# [EXERCISE DESCRIPTION]
Among the entries below, which lines include the string "front"? Show each one.
*** Opening of EXCERPTED RECORDS ***
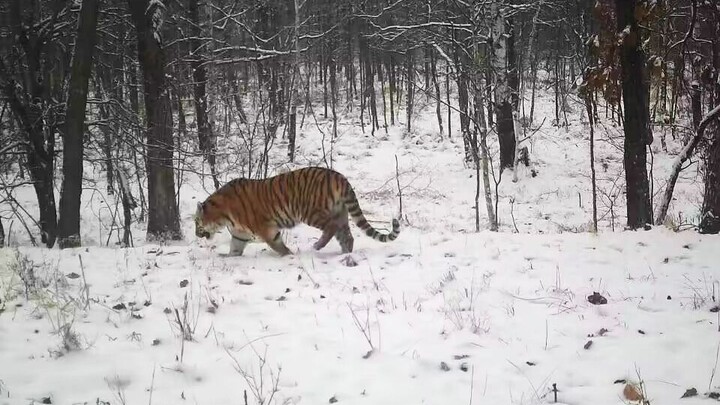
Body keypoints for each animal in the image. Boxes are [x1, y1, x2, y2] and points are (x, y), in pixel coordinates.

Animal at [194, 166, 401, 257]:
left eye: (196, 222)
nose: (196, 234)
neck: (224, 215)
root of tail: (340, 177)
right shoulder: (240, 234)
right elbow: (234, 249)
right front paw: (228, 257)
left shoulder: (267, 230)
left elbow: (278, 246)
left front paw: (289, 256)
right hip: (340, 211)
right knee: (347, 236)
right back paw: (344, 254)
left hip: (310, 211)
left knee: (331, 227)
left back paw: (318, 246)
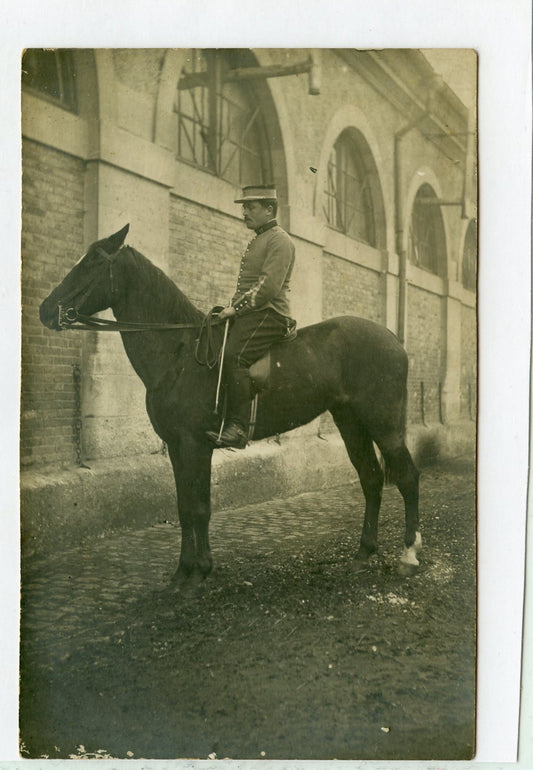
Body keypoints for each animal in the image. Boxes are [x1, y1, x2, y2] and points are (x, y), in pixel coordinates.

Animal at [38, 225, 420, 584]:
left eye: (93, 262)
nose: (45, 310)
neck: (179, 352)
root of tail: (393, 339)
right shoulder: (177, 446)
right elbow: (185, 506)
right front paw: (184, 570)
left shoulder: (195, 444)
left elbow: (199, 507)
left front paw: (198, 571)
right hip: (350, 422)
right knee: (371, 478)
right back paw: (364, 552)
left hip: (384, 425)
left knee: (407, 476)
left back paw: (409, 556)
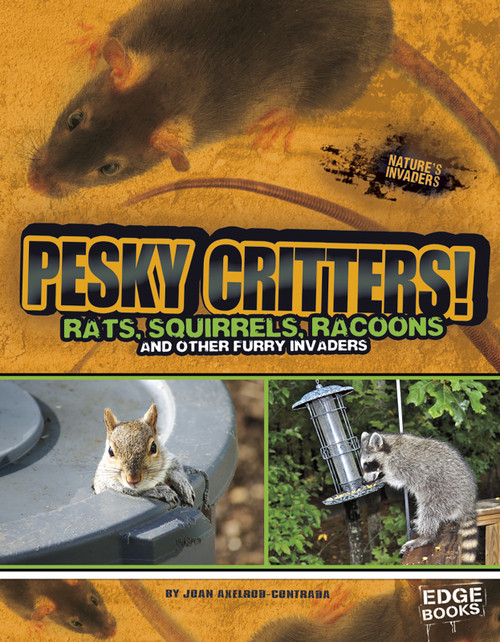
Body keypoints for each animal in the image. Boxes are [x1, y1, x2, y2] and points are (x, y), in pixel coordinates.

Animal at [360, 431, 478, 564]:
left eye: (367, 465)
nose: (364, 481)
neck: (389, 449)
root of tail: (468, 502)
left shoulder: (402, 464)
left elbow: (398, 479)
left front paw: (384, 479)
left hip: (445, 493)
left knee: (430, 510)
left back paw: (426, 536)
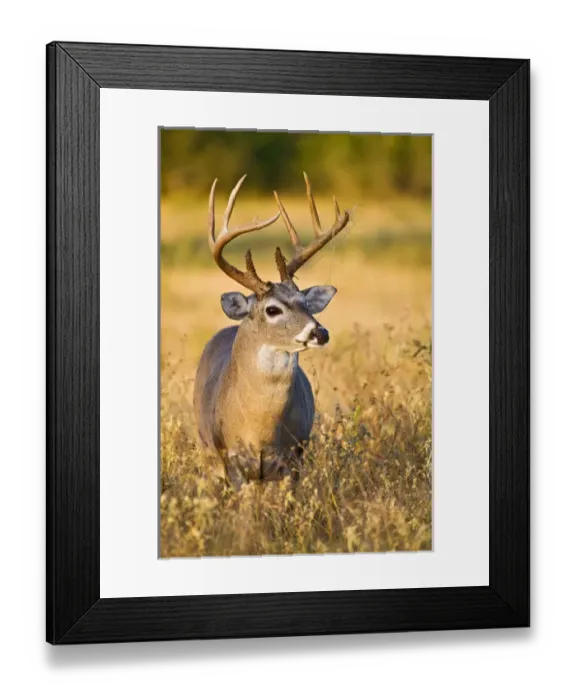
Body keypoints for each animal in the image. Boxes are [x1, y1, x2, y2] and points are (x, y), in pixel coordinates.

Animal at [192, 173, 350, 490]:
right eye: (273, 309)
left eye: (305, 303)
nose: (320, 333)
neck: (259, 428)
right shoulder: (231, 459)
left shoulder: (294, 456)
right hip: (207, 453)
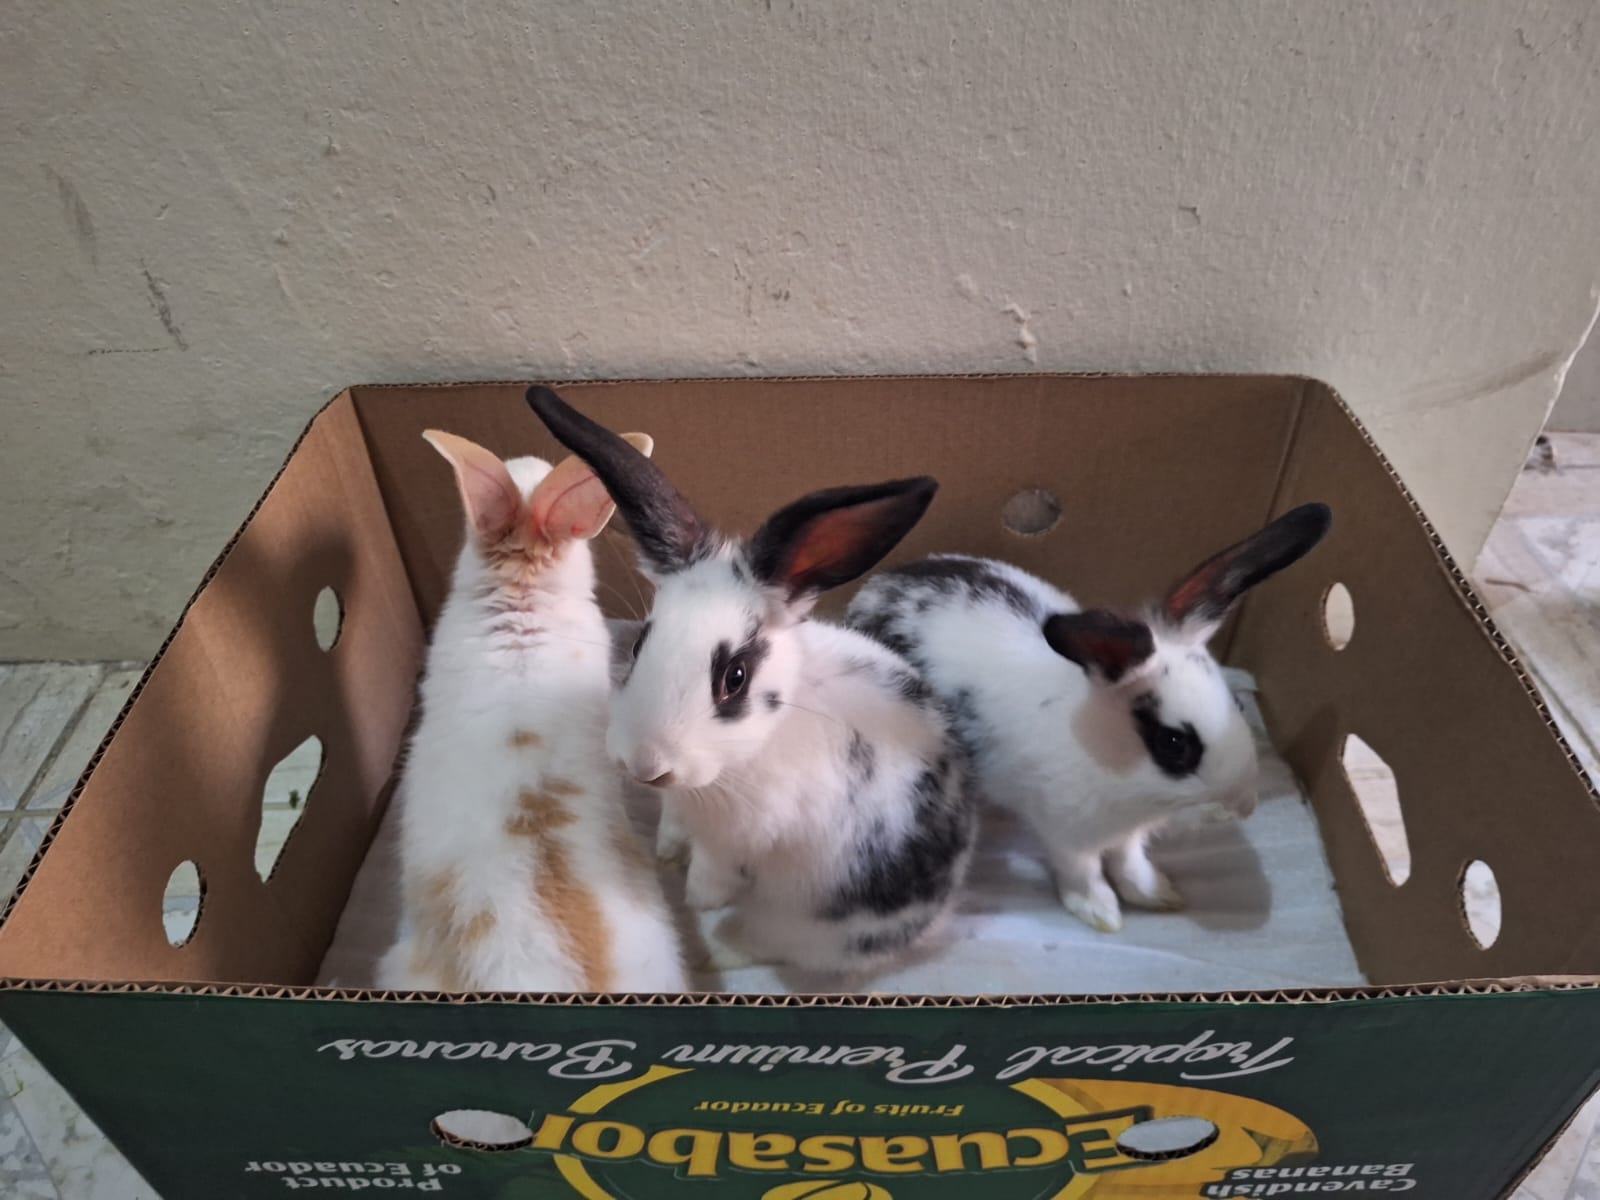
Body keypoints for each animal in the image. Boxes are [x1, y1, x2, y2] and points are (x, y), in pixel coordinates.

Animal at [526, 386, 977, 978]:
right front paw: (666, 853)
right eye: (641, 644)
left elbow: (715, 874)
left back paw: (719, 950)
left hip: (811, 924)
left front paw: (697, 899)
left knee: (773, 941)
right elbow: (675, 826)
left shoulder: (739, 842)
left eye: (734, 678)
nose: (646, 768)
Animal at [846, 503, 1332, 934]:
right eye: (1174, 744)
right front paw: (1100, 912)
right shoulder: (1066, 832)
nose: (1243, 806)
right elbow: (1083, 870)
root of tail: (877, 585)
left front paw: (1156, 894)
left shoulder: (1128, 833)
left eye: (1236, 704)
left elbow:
*** Close of EXCERPTED RECORDS ***
# [ANSWER TO THE EXERCISE]
right front paw: (228, 257)
left front paw: (289, 256)
right front paw: (184, 570)
left front paw: (198, 571)
left front paw: (384, 479)
right front paw: (666, 853)
left front paw: (697, 899)
right front paw: (1100, 912)
left front paw: (1156, 894)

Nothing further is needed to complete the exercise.